Принцепс Август укоризненно смотрит на толпу. Его снисходительная улыбка копируется свитой на обоих холмах. Опять квириты стоят друг против друга, как в недавние времена гражданской войны. В драку готова вмешаться полиция. Но вот он подымает тонкую костистую руку и зычные глашатаи многократно усиливают тихий голос:
- Август слышит волю народа, Август знает волю народа, Август идет в храм узнать волю богов.
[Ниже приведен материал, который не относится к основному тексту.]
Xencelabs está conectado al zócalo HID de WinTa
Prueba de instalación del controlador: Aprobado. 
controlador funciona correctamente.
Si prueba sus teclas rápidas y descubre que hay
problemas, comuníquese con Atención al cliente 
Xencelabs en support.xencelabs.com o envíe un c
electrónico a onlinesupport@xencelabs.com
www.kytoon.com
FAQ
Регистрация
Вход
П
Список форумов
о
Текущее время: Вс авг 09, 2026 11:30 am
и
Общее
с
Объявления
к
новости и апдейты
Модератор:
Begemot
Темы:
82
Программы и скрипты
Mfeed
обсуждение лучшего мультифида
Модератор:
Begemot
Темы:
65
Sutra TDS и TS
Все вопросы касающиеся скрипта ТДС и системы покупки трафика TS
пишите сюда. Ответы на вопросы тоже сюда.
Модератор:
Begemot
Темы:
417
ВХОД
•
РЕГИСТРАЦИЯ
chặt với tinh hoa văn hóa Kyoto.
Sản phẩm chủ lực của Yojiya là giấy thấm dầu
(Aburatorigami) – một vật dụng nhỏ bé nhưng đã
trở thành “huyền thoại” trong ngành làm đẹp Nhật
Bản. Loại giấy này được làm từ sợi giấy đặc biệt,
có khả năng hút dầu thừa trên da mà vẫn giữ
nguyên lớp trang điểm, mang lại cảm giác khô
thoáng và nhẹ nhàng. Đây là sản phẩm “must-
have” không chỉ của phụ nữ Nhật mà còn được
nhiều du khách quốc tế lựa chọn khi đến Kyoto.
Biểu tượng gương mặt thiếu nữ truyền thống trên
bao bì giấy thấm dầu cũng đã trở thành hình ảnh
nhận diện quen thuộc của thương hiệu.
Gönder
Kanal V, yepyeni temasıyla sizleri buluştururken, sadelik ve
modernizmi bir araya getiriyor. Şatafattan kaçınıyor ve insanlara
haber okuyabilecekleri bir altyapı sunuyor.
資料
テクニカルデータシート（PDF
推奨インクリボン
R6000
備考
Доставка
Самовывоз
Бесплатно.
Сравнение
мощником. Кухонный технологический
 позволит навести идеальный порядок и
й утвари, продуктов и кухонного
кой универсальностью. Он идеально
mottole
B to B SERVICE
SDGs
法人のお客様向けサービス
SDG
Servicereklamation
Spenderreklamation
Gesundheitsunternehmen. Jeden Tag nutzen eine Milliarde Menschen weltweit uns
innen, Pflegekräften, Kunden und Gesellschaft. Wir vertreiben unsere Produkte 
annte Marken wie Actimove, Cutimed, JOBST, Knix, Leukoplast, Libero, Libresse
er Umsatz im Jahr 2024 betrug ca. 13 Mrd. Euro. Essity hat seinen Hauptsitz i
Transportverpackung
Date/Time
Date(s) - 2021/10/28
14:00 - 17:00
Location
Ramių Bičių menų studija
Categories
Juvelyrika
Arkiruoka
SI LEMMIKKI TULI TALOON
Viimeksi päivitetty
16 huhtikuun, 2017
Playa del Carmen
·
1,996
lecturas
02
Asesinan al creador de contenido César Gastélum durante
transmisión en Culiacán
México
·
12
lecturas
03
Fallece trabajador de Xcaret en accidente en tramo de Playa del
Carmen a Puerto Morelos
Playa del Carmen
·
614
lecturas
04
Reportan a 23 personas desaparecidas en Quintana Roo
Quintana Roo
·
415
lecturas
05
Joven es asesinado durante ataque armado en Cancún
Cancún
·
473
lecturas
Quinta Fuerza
И принцепс, явив народу истинно римский профиль, откинув голову на высокой шее, прошествовал по мосту, за ним – покорным шлейфом свита. Квириты провожают его криками и здравицами: «Аве! Аве, аве!»
И все, кажется, кончилось мирно, но тут рядом с Октавианом Августом появляется дородная женщина. Она тоже в белой домотканой одежде, косы уложены простым венцом под белым покрывалом, на ней нет никаких украшений, она смотрит на мужа, только на мужа. Но увидев ее, толпа заволновалась снова.
- Ливия! Это она все придумала и сотворила.
- Да-да, записочку ему черкнула, а он переписал, с Палатина сбросил – живите так, как я велю.
- О, хитрая Ливия из рода Клавдиев. Зловредная ты женщина. Римская волчица.

Крики горожан все громче, насмешки откровеннее.
- Большое обязательство взял на себя, Тавий!
- Теперь и ты повязан, Тавий.
- Прощай молодость, Тавий.
- Насосался из-под римской волчицы, Тавий.

Октавиан Август обернулся, взглянул с обидой на хохочущую толпу и, обронив что-то на счет хамства сограждан, быстро прошел на Капитолий – прямой и непреклонный. За ним совет друзей, консулы, сенаторы, их лица теперь выражают досаду и величайшее неодобрение детской распущенности и политической незрелости граждан. Процессия подымается по широким ступеням храма Юпитера Капитолийского. Тяжелые красномедные двери с грохотом закрываются.

- Вот так! – злорадствуют квириты умные над квиритами глупыми. – Вы кричите, а он свое сделает, как захочет.
Толпа озадачена, толпа в растерянности. «Видишь, как обиделся! С гражданами поговорить не соизволил». В некоторых местах толпа вела себя угрожающе. «Кому отдали власть на Палатине? – кричали какие-то люди. – Лучше бы он проиграл битву при Акции Марку Антонию», – дипломатично повторялась чья-то острота. И опять, впервые за много лет, прозвучало:

- Квириты, мы теряем свободу!
Волнуется Рим. Всюду только и говорят про «распущенный закон», но даже те, кто хвалит указ, теперь почему-то опускают пышные титулы императора, называя его просто Октавиан, хорошо зная, что Цезарь Август терпеть не может своего юношеского имени «восьмак», хотя он давно уже Первый и, что досаду таить, – единственный.